My kids heard the story on the news. They heard me mumbling about it and about how we don’t treat animals that way.
“Do you want Granny to die?” Martha asked me, a look of horror and shock on her pretty little face.
“Well, she’s not going to get any better, darling and she’s very poorly. I also know she’d hate to be like she is now, so yes, I suppose it would be a relief in a way. Though it would be very very sad,” I add, seeing her face screw up in concentration.
“Granny would hate to be like she is now!” Archie piped up.
“Yes, she would, Arch,” I was slightly surprised at his maturity.
“Could she not have gone to that clinic?”
To be honest, I wasn’t sure where the conversation was going but I was in it now and thought honesty was the best policy.
“No, darling. By the time we knew there was anything seriously wrong, it was already too late.”
“Well, why didn’t she do something when she knew she was starting to get poorly?” Archie asked.
“Because, the initial stages of her illness involved massive paranoia, do you remember? She used to think we were all against her and stealing from her. She didn’t trust any of us. Imagine if we’d try to suggest that we give her some pills and put her to sleep permanently?” and I laughed. In fact, we all laughed.
“She’d have gone crazy!” Martha giggled.
“Crazier than she already was at that stage?” I continued laughing. This was funny. “That would have been hard to beat, wouldn’t it?”
“Yes,” they both agreed.
“She used to talk to the bin!” Archie chortled.
“I miss Granny,” Martha looked sad. “She used to love taking us to the museum.”
“And to play golf!”
I decided to take this back to a more serious tone. “So, in answer to your question, by the time we knew something was seriously wrong with Granny, it was too late for her to be able to make that decision.”

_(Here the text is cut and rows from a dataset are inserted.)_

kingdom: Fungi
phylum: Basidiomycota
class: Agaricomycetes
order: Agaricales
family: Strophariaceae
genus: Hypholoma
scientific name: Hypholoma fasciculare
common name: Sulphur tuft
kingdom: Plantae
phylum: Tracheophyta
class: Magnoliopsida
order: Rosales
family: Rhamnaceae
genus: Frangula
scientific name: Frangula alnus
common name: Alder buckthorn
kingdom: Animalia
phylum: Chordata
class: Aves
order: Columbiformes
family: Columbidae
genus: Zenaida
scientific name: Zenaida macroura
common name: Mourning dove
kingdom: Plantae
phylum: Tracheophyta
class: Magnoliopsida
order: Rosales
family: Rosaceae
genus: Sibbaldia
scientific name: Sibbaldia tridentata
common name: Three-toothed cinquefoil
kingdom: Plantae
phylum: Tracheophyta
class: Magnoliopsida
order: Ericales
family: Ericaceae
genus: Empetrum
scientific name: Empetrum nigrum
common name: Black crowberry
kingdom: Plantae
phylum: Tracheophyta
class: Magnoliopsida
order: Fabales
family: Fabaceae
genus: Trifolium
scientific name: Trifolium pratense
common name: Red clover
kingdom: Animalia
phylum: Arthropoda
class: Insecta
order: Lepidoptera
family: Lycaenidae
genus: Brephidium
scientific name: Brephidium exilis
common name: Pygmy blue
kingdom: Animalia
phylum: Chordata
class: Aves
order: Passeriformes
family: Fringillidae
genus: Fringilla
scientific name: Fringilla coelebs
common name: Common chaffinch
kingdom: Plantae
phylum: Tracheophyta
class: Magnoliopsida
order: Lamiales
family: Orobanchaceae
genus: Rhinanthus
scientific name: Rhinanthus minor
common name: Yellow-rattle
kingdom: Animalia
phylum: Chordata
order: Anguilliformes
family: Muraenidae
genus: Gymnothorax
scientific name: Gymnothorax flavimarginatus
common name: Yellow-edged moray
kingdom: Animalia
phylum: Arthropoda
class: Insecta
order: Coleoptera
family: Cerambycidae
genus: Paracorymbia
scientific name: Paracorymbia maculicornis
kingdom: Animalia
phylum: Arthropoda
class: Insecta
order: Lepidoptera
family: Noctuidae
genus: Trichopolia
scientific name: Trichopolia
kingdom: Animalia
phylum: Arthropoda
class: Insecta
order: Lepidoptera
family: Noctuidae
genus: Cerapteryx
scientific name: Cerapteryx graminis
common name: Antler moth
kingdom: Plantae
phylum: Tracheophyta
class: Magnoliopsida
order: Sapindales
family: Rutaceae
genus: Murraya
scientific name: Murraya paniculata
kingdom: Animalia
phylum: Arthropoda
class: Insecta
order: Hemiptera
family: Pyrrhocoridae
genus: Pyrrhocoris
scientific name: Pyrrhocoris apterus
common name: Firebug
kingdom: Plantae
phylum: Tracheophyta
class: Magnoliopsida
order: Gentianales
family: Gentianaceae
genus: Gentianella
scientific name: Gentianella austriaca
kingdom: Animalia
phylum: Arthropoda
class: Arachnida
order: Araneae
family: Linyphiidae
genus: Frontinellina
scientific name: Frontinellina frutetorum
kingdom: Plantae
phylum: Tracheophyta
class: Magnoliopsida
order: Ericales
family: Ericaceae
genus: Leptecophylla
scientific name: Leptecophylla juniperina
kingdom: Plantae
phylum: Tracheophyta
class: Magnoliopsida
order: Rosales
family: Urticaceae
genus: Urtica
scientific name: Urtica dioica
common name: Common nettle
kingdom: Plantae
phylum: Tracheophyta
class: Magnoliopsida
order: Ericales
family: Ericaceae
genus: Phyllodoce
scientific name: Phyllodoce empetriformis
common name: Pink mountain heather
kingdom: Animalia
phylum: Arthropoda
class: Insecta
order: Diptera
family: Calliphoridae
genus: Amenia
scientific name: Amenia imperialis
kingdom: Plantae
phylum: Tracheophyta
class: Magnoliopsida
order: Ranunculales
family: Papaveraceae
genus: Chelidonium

I felt the enormity of the conversation weighing down on me and wondered whether or not this was a conversation I should be having with my 10 and 12 year old kids. Thinking that perhaps I should clarify my thoughts a bit better, I turned to them both.
I found them wrestling each other in the living room, my vase of flowers tipped over by a flailing leg, greenish water seeping into my carpet.
I walked away and did the only thing a mother could do. I poured a large glass of wine.